What you will do:
I need the lines below from the one with "module testing_ID_stage;" down to the one with "wire [31:0] rdata2out;" reproduced exactly, both ends included, and nothing else.

[Records from a dataset]
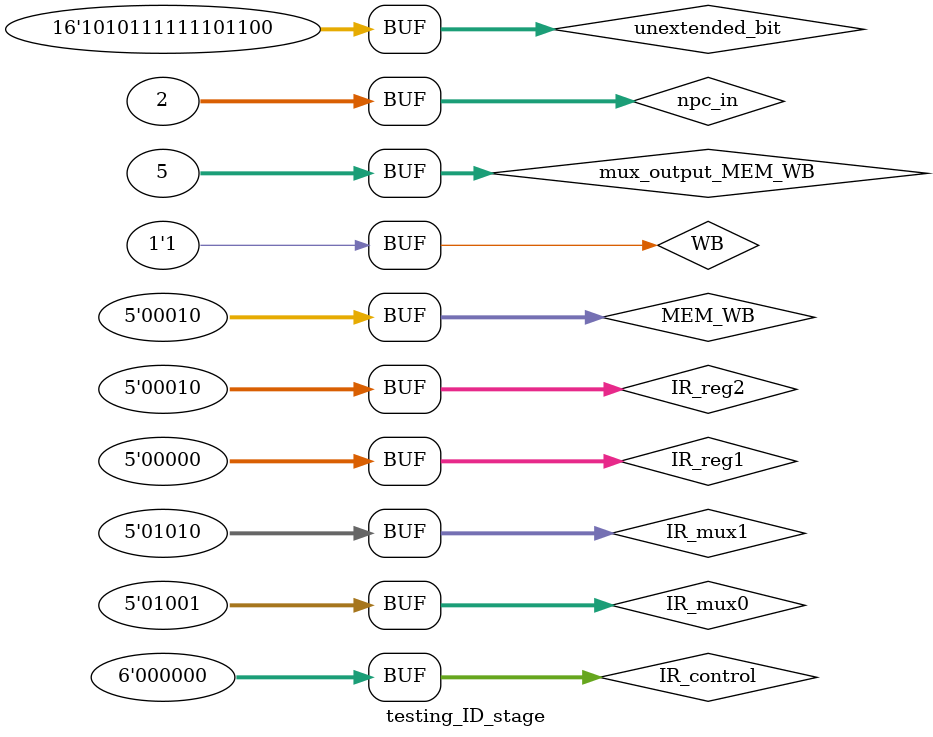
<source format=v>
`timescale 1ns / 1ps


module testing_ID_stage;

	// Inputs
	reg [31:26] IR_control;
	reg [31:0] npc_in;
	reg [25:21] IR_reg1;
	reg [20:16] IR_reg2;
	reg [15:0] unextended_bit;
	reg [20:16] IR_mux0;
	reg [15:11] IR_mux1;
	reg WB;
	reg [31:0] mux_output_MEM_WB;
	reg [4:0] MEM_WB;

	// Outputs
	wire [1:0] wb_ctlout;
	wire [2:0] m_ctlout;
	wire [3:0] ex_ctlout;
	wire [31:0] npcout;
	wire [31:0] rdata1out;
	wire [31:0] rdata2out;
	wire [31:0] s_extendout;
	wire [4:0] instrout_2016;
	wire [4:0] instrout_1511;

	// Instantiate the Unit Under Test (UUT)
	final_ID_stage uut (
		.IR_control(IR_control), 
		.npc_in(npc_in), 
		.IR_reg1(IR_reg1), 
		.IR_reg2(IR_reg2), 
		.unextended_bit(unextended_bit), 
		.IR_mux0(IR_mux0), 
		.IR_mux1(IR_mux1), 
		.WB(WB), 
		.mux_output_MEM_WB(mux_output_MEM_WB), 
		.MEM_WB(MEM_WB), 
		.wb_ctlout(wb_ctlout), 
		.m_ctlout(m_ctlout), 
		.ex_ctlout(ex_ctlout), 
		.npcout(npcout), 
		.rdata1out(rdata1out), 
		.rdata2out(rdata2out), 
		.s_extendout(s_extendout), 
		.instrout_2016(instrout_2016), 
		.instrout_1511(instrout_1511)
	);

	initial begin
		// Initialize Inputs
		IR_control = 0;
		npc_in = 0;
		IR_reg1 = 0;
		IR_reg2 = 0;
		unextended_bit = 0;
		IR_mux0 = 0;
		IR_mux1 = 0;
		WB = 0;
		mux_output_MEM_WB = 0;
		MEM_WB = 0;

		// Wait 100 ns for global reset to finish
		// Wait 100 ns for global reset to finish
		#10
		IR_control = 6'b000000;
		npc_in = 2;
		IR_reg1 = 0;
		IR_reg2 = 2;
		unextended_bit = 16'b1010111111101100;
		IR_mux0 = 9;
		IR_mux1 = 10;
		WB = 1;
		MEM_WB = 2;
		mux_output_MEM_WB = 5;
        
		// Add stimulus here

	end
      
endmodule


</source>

...

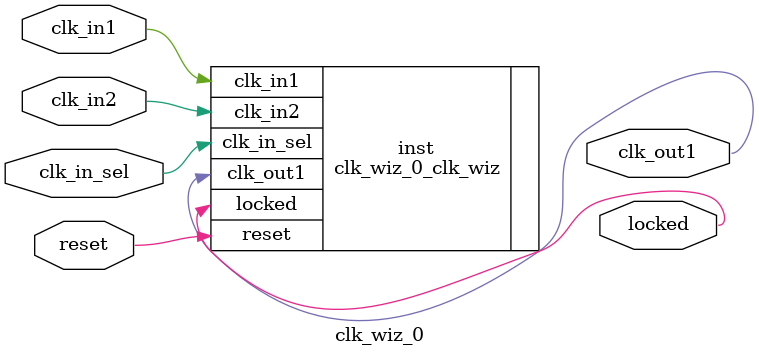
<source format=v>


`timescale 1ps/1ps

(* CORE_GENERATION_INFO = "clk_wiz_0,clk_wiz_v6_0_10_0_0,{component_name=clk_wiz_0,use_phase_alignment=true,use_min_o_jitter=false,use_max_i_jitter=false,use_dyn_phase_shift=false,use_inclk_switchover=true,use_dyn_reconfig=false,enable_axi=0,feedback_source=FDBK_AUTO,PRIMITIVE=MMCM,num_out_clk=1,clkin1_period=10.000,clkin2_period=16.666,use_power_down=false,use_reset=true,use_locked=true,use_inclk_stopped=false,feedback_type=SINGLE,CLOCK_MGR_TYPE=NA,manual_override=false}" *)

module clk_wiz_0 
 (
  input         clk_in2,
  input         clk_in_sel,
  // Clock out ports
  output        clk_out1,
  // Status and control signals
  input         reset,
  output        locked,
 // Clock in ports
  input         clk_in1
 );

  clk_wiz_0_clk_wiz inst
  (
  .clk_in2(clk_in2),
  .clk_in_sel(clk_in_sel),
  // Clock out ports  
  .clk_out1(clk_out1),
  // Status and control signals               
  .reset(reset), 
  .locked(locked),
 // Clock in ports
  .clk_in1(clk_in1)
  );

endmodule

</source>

* * *

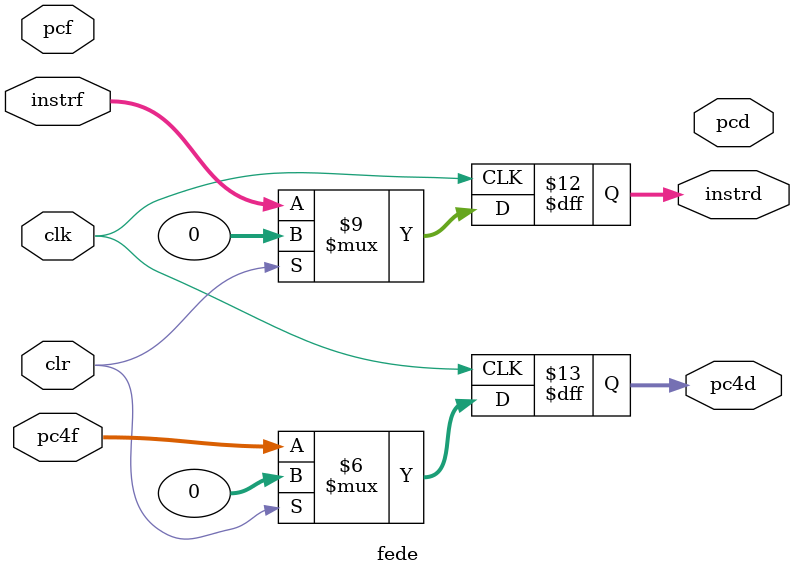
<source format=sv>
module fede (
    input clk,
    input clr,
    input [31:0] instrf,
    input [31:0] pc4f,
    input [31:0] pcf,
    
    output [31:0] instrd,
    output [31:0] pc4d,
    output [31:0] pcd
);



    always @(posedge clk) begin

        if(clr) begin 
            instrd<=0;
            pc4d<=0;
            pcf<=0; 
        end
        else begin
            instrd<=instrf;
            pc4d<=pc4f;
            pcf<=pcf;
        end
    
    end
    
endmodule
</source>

Answer:
module testing_ID_stage;

	// Inputs
	reg [31:26] IR_control;
	reg [31:0] npc_in;
	reg [25:21] IR_reg1;
	reg [20:16] IR_reg2;
	reg [15:0] unextended_bit;
	reg [20:16] IR_mux0;
	reg [15:11] IR_mux1;
	reg WB;
	reg [31:0] mux_output_MEM_WB;
	reg [4:0] MEM_WB;

	// Outputs
	wire [1:0] wb_ctlout;
	wire [2:0] m_ctlout;
	wire [3:0] ex_ctlout;
	wire [31:0] npcout;
	wire [31:0] rdata1out;
	wire [31:0] rdata2out;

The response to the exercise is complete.